Mission Impossible: Ghost Protocol (Blu-Ray) - the second time around it's still great, and it still spins my head when the Burj Kalifa segment comes up.
Mad Men Season 5 - the last few months have had a decidedly Mad Men flavour to them, and now I'm finally all caught up on Don & Co's adventures in advertising ... roll on season 6!
2 Broke Girls - sometimes E4's relentless advertising of new shows really grates (I almost didn't start watching Lost specifically because I hated how often they trailed the first season on Channel 4), but now and then that doesn't factor in so much and you give a show a fair chance on its own merit. It took me a few episodes to get into it, but I've found myself somewhat curiously into this show, which is like a strange clash of 'ever-so-sitcommy' and 'post-modern-malaise'.
Hell On Wheels - all I knew of this show before reading an article in Total Film about it, was the title, and I'd just assumed it was a rip-off of Sons of Anarchy or something. However, having got utterly obsessed with Deadwood earlier this year, I was up for more western drama, and AMC are delivering. It's not in the same league as Deadwood (the first two seasons of which were downright perfect, while the third season lost its sense of pace until the final episodes), but I'm still watching it - so it must be doing something right. You gotta love the opening titles too - I've had Gustavo Santaolalla's toe-tapping, hard-edged themetune in my head for weeks.

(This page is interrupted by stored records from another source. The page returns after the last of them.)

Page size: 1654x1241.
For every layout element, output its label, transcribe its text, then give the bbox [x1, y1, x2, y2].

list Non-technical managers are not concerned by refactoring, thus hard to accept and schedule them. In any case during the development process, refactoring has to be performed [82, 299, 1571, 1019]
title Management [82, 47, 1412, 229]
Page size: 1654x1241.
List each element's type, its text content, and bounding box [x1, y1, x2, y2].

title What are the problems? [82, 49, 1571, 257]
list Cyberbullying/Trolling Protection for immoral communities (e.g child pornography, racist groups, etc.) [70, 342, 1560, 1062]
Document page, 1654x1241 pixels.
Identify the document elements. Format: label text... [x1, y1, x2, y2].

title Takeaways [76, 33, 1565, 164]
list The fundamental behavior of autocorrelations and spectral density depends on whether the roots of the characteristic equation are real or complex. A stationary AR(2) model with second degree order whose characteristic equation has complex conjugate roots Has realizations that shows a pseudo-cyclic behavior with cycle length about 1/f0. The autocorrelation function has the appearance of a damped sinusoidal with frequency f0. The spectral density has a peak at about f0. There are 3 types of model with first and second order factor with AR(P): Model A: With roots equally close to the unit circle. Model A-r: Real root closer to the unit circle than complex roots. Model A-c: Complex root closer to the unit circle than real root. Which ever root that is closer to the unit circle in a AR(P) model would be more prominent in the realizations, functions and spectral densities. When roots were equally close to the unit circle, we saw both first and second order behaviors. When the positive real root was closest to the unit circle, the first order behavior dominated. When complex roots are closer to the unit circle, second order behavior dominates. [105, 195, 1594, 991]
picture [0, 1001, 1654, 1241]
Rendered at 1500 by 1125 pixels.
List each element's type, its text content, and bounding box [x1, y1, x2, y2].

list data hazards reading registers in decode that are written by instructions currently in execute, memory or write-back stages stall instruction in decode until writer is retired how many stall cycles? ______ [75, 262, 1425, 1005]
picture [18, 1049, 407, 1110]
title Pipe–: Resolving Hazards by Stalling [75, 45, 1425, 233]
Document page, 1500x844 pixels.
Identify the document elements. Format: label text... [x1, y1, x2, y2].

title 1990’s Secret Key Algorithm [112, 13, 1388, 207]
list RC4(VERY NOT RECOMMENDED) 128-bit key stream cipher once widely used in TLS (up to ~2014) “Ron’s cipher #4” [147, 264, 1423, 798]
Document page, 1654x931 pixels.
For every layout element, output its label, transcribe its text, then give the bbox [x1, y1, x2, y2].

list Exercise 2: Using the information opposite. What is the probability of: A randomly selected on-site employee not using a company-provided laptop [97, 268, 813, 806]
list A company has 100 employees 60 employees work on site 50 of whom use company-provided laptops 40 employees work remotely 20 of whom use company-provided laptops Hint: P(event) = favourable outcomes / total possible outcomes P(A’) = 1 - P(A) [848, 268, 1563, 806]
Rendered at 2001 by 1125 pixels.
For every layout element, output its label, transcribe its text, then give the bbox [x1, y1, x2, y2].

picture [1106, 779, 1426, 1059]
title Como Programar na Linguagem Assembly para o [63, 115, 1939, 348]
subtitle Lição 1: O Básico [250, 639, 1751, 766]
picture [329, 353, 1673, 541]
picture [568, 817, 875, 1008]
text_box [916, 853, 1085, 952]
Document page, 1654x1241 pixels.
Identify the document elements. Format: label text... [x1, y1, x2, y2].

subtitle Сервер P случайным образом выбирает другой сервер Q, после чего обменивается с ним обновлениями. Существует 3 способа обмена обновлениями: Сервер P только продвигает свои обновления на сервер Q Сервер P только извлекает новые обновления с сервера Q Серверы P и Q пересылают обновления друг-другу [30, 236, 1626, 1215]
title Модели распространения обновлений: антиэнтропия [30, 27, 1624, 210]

Leon (Blu-Ray) - it's been a very long time since I saw this excellent flick, and I have to say the Director's Cut (133 minutes in length) is a superior effort. It delves much more into the ever-so-strange relationship between the eponymous assassin (Jean Reno) and his young ward (Natalie Portman).
Jackass 3 & 3.5 - the last time I saw these was a few weeks before Ryan Dunn was killed in a high speed car wreck along with Zachary Hartwell in 2011, and until now it felt a little strange watching anything Jackass knowing that Dunn was gone ... however it was about time I gave these another spin, and they're still hilarious. Dunn may be gone, but he ain't forgotten.
Click "READ MORE" below for the sounds and flavours of June 2012...
A Perfect Circle "Counting Bodies Like Sheep to the Rhythm of the War Drums" - I finally got around to playing id Software's Rage this month, and I distinctly remember this track in the background of the TV adverts. It's a kick arse track.
Alice Cooper "The Definitive Alice Cooper", "Welcome 2 My Nightmare", "Spark in the Dark: The Best Of" - there's been a full-on Alice Cooper vibe this month too. I don't know why it took me so long to get into it, as I'd been listening to a few of their tracks for years, but better late than never.
M83 "Hurry Up, We're Dreaming"
Guns 'n' Roses "Use Your Illusion I & II" - the first kicks arse, but the second loses the spark bar a few key tracks (such as "Knockin' On Heaven's Door", "Get In The Ring", "Pretty Tied Up", and "You Could Be Mine").
VIBES & FLAVOURS:
Rage (Xbox360) - unfortunately, plot isn't of much importance to this game (in the wake of Fallout 3 it feels beaten-to-the-punch, and the generic 'evil government' schtick has been done-to-death), and the finale is surprisingly brief and lacking in any sense of grandeur (meanwhile a couple of missions prior, a visit to Jackal Canyon proves thrilling and memorable). However, the setting and the gameplay are strong, and I found myself decidedly addicted to exploring the wasteland (even though Fallout 3 had much more to offer in terms of exploration and plot). Imperfect, but ruddy good fun nonetheless. I'm glad I didn't let this one slip-by.
Hunter S. Thompson "The Rum Diary" - I'm fairly new to his writing (I've only read this and, of course, Fear & Loathing In Las Vegas thus far), however I really enjoyed this meandering and semi-autobiographical tale of 'Paul Kemp', a young-but-not-too-young journalist who heads to San Juan to work for an English-language paper that's seemingly forever teetering on the brink of bankruptcy. As testament to the vivid nature of Thompson's writing, I found myself with a certain wanderlust while reading the book - part of me wanted to be a writer sipping rum in 1950s Puerto Rico ... but then I'd close the book and remember that I can't stand heat, I've got a rather low tolerance for alcohol, I don't particularly care for journalism, generally speaking, and it's not the 1950s...
Red Dead Redemption: Undead Nightmare - a quick second spin around Rockstar's brilliantly realised western sandboxer, but this time with zombies. Rather good fun ... although when you have to stop the fun to go picking bloody flowers for one mission, you can't help but grumble as you look forward to headshotting undead ghouls from the saddle of your flaming horse again.
John W. Campbell "Who Goes There?" - the novella that inspired The Thing. As a huge fan of John Carpenter's 1982 film, I simply had to get around to this sooner or later. Well worth reading.